• [Directive] Pick out each line below that contains the word "collection" and copy it.

--- START Listed entries ---

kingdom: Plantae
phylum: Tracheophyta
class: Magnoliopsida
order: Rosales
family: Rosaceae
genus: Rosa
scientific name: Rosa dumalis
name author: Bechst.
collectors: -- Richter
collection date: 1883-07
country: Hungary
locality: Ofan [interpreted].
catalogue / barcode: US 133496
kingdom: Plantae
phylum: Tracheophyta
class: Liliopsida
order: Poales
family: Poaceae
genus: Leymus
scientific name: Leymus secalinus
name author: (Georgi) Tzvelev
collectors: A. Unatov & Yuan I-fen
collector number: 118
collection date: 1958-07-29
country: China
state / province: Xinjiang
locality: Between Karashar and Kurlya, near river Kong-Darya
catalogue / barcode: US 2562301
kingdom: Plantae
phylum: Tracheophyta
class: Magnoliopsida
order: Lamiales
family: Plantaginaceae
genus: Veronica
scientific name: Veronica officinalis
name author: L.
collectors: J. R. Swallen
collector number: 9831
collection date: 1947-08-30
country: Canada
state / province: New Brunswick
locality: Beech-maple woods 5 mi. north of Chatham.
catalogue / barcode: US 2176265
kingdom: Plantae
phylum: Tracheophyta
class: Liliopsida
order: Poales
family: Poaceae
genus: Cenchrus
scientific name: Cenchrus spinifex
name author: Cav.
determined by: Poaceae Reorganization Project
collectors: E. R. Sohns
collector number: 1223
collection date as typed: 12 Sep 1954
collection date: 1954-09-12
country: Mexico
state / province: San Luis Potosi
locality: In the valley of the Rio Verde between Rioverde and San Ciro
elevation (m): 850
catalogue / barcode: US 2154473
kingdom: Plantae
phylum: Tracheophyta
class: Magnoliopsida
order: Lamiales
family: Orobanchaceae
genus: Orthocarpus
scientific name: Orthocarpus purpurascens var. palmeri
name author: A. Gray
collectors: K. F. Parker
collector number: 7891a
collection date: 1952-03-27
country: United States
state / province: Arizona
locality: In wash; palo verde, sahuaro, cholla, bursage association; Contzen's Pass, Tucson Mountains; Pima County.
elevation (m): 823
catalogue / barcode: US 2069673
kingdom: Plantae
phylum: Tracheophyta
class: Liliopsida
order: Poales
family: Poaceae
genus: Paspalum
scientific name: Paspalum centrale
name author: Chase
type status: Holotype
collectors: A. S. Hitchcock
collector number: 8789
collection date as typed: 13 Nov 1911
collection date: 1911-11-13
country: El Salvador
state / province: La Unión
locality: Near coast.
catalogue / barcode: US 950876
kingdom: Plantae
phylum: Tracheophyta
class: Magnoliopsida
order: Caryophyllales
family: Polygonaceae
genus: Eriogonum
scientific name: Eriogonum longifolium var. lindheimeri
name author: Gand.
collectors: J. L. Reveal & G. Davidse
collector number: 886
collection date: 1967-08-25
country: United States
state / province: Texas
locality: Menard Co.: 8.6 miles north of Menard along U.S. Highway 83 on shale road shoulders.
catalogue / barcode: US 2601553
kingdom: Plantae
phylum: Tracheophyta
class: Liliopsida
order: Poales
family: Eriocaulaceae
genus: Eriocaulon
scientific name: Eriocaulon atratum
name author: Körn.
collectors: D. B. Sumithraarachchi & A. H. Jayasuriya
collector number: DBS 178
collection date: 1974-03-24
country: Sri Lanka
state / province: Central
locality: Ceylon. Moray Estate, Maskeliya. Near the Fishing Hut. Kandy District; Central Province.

--- END Listed entries ---

• [Full response]
collection date: 1883-07
collection date: 1958-07-29
collection date: 1947-08-30
collection date as typed: 12 Sep 1954
collection date: 1954-09-12
collection date: 1952-03-27
collection date as typed: 13 Nov 1911
collection date: 1911-11-13
collection date: 1967-08-25
collection date: 1974-03-24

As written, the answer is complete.